Reproduce every line of the records below word for word, omitting the pictures.

[Stored entries]
--------------------

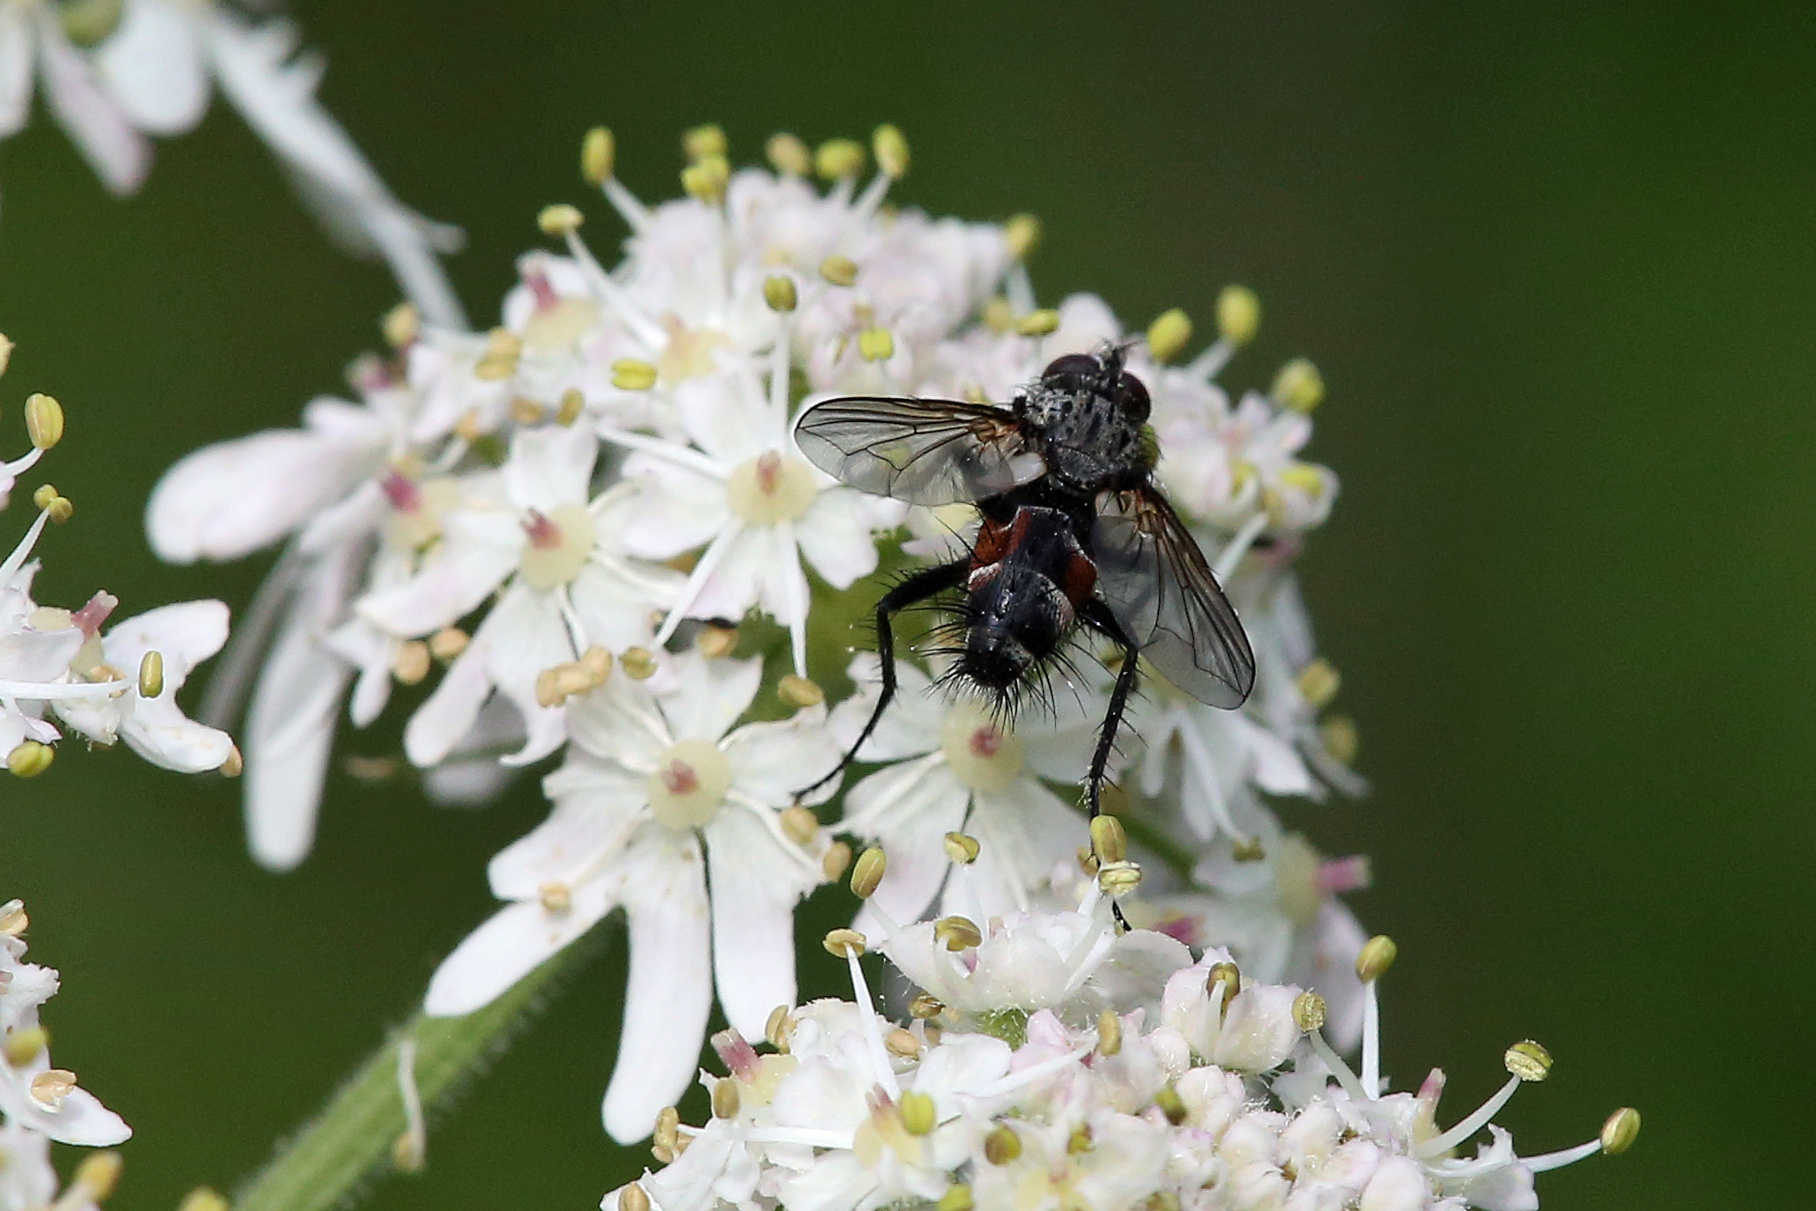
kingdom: Animalia
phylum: Arthropoda
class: Insecta
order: Diptera
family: Tachinidae
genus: Eriothrix
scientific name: Eriothrix rufomaculatus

--------------------

| EXERCISE RESPONSE |
kingdom: Animalia
phylum: Arthropoda
class: Insecta
order: Diptera
family: Tachinidae
genus: Eriothrix
scientific name: Eriothrix rufomaculatus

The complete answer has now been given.